At 11:00 PM I was still up and I heard Zach fussing while Gina
went to rock him back to sleep. By 12:00 Zach started throwing
up, which is never a good sign with so many medications for him
to take. Zach continued to fuss and vomit throughout the night.
After a discussion with one of the PICU nurses at Sacred Heart
we decided to wait until morning to take Zach in. AT about 8
a.m. we had both Dr.'s Maixner and Garabedian paged since Zach
was still in so much discomfort and kept trying to throw up.
Dr. G. called back first and he had us take Zach into Pediatric
Intensive Care at Sacred Heart Hospital. We took Zach in and
they soon had his i.v.'s going. Zach was resting comfortably
so I went to work. Gina and I talked on the phone a couple times
during the day and everything seemed about the same. In the afternoon
they started the Prograf i.v.along with his other medications
all intravenously. At 6 Gina called and I talked to her and then
to Dr. Kuyper. Zach was having seizures and apnea (difficulty
breathing).
Gina's take:
Everything seemed to be going smoothly until Zach had an apnea
episode where he turned blue and was pausing with his breathing
they gave him oxygen right away and he got his pink coloring
back, I had noticed his lips turning blue but I thought I was
just imagining things so I never said any thing to Kathy (our
nurse) this was about 3:00. Of course Kathy being on top of everything
noticed it right off and got him back to himself. About 5:00
the same thing happened but this time I was about to page Kathy
but she came running in because the monitor at the nurses station
told her what I was seeing. The next thing I know Zach is on
the bed and there are like 5 or six nurses and a couple of doctors
all trying to get him back to breathing I was really scared and
called Mike immediately at work and had Dr. Kuyper tell him what
was going on, then I had Jamie paged (she works in the pharmacy
) and she came up to stay with me until Zach was doing better
which wasn't until about 8:30 and by then Mike and Dr. Garabedian
had shown up. Everything happened so fast and I can't recall
it all but I can say it was a sight to see Dr. Garabedian when
he found out that Zach was not breathing he rushed past everyone
in that room and took off his jacket, rolled up his sleeves and
took over. I loved him for that and I honestly was not happy
until I knew he was in that room with us.
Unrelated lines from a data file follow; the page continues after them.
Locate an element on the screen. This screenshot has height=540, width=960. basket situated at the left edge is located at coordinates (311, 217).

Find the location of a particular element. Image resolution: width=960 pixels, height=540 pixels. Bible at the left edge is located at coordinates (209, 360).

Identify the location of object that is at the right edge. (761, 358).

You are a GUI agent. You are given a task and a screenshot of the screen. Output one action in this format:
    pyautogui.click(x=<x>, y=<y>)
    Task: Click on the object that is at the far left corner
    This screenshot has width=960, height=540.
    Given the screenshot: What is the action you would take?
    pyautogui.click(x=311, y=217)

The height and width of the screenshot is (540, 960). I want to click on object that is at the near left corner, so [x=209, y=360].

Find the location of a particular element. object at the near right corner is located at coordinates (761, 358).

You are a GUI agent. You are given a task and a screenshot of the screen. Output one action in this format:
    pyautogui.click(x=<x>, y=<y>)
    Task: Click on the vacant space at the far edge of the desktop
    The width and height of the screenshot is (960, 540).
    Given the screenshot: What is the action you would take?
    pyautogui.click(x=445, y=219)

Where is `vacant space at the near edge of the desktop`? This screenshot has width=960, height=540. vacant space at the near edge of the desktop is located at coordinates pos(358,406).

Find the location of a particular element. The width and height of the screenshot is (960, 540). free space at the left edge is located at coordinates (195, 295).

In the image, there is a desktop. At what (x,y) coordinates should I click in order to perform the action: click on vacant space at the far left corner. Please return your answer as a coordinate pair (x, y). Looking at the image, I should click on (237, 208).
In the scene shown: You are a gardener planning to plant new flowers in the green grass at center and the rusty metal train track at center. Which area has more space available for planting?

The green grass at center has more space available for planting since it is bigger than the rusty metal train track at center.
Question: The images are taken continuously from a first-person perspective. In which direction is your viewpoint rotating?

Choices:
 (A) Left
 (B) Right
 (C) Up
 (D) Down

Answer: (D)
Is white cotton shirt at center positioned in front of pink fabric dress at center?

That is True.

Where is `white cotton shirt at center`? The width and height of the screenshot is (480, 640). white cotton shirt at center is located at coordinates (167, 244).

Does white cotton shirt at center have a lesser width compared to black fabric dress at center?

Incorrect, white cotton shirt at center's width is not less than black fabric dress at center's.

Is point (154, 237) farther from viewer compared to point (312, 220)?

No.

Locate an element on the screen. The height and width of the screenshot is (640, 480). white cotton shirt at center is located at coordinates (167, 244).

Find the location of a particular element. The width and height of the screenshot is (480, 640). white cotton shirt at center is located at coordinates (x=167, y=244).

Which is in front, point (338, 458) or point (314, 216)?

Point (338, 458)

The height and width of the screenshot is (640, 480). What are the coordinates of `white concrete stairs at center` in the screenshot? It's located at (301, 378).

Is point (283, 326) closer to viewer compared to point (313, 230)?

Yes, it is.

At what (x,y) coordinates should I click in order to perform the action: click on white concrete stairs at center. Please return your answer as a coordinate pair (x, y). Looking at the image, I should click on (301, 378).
It took me about 15 minutes to get to the hospital and it
was a pretty scary sight when I first got there. They were bagging
Zach to help him breath and he was in the middle of another seizure.
We had some quick introductions with the Neuro Dr. who was assisting.
Dr. Kuyper and Dr. Garabedian. I jumped into the middle of what
was a pretty active discussion on what could be the problem.
I felt pretty certain that Zach might be toxic on his prograf
since I had considered that possibility when we started his antibiotic.
Zach was on Zithromax which is a close cousin to erythromycin,
Erythromycin can rapidly increase Prograf levels. I was able
to dig around in our papers we keep on the clip board that we
chart all Zach's medications and find a sheet Stanford gave me
on drug interactions. It seemed to make my case very well. As
Zach went in and out of consciousness with several seizures they
debated whether or not to intubate him to keep him breathing.
Gina and I took turns talking to Zach since he seemed to respond
and breath better when we talked to him. The Neuro Dr. Kate Lefond
gave Zach i.v. Valium and Dilantin to help curb the seizures.
Dilantin can also help to lower Prograf levels so it seemed like
a very logical choice. All the while I struggled to stay objective
so I could participate in the brain storming process. I felt
very guilty for not having questioned the potential drug interaction
I had expected earlier . They did a CAT scan and a spinal tap
to help rule out other possible causes for the seizures such
as meningitis or a problem with the brain. Both came back normal.
We thought we had the problem solved and Dr. Garabedian and Dr.
Kuyper ordered a Prograf level and a Dilantin level. The Prograf
level came low and the Dilantin was high, exactly the opposite
of what we expected! Hoping the lab had made an error they reordered
the tests and it came back with an even lower Prograf level.
Since too high a Prograf level can readily cause seizures, we
were discouraged to see refuting evidence to our theory. All
the while Zach was doing better. His breathing improved and he
became conscious and then was comfortable to take a nap. Our
nurse, Lark, called Dr. Garabedian to find out what to do with
the Prograf. Too high a level could mean the seizures would return
and too low would put Zach at risk for rejection. Like me, Dr.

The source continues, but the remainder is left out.